WHAT YOU SHOULD DO: What lines in the records include the string "salg"? Return each one.

*** Opening RECORD SET ***

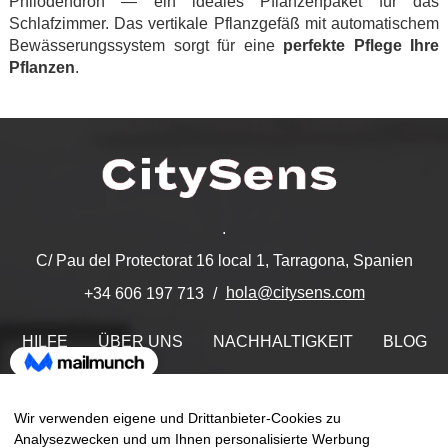
Philodendron — ein ideales Pflanzenpaket für das
Schlafzimmer. Das vertikale Pflanzgefäß mit automatischem
Bewässerungssystem sorgt für eine
perfekte Pflege Ihre
Pflanzen
.
.
C/ Pau del Protectorat 16 local 1, Tarragona, Spanien
hola@citysens.com
+34 606 197 713
HILFE
ÜBER UNS
NACHHALTIGKEIT
BLOG
KONTAKT
MEIN ACCOUNT
Wir verwenden eigene und Drittanbieter-Cookies zu
Finden Sie uns auf
Analysezwecken und um Ihnen personalisierte Werbung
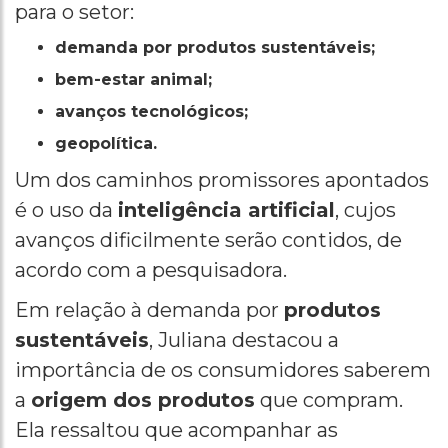
para o setor:
demanda por produtos sustentáveis;
bem-estar animal;
avanços tecnológicos;
geopolítica.
Um dos caminhos promissores apontados
é o uso da
inteligência artificial
, cujos
avanços dificilmente serão contidos, de
acordo com a pesquisadora.
Em relação à demanda por
produtos
sustentáveis
, Juliana destacou a
importância de os consumidores saberem
a
origem dos produtos
que compram.
Ela ressaltou que acompanhar as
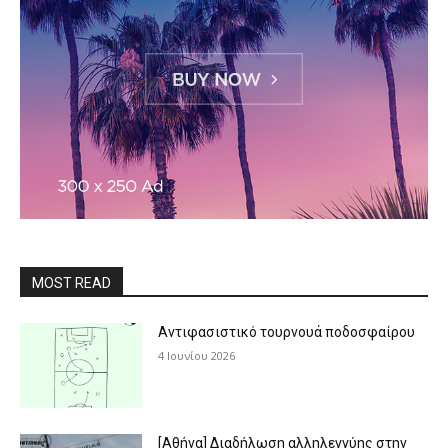
MOST READ
Αντιφασιστικό τουρνουά ποδοσφαίρου
4 Ιουνίου 2026
[Αθήνα] Διαδήλωση αλληλεγγύης στην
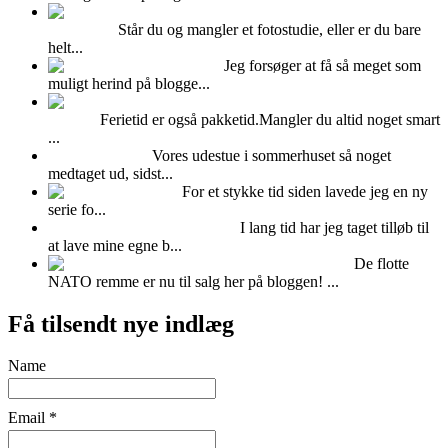
Udlejning af Albers
fotostudiet
Står du og mangler et fotostudie, eller er du bare
helt...
Kalenderlys
Jeg forsøger at få så meget som
muligt herind på blogge...
Pak puder og dyner i en
vadsæk
Ferietid er også pakketid.Mangler du altid noget smart
...
Fedtet udestue!
Vores udestue i sommerhuset så noget
medtaget ud, sidst...
Fimo ler
For et stykke tid siden lavede jeg en ny
serie fo...
FOTOBAGGRUNDE -DIY
I lang tid har jeg taget tilløb til
at lave mine egne b...
NATO remme til salg!
De flotte
NATO remme er nu til salg her på bloggen! ...
Få tilsendt nye indlæg
Name
Email *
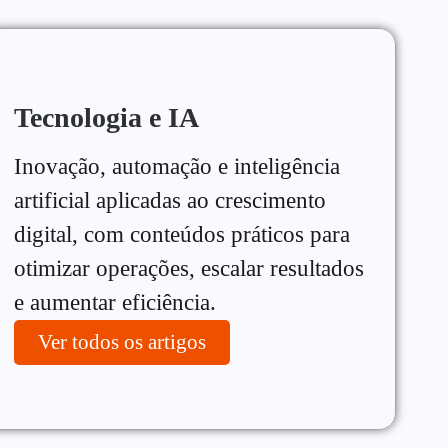
Tecnologia e IA
Inovação, automação e inteligência
artificial aplicadas ao crescimento
digital, com conteúdos práticos para
otimizar operações, escalar resultados
e aumentar eficiência.
Ver todos os artigos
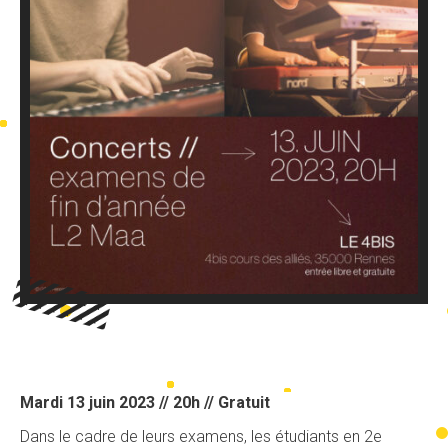
Mardi 13 juin 2023 // 20h // Gratuit
Dans le cadre de leurs examens, les étudiants en 2e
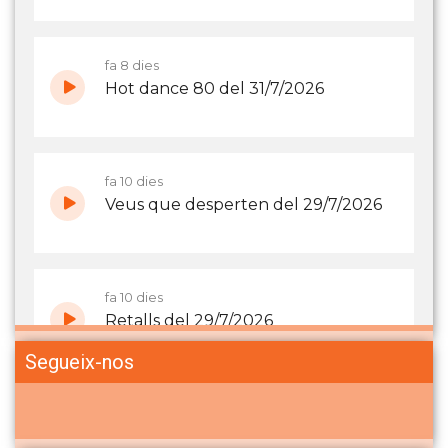
Segueix-nos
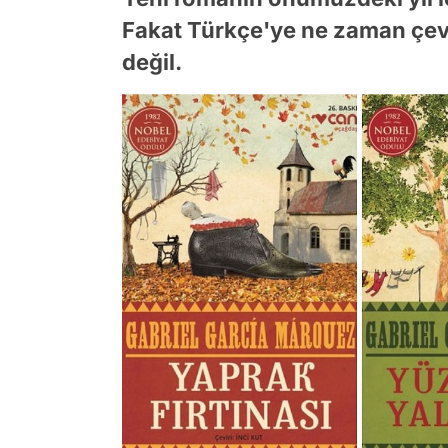
Fakat Türkçe'ye ne zaman çev
değil.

*** Closing RECORD SET ***

SOLVED PROBLEM:
NATO remme til salg!
NATO remme er nu til salg her på bloggen! ...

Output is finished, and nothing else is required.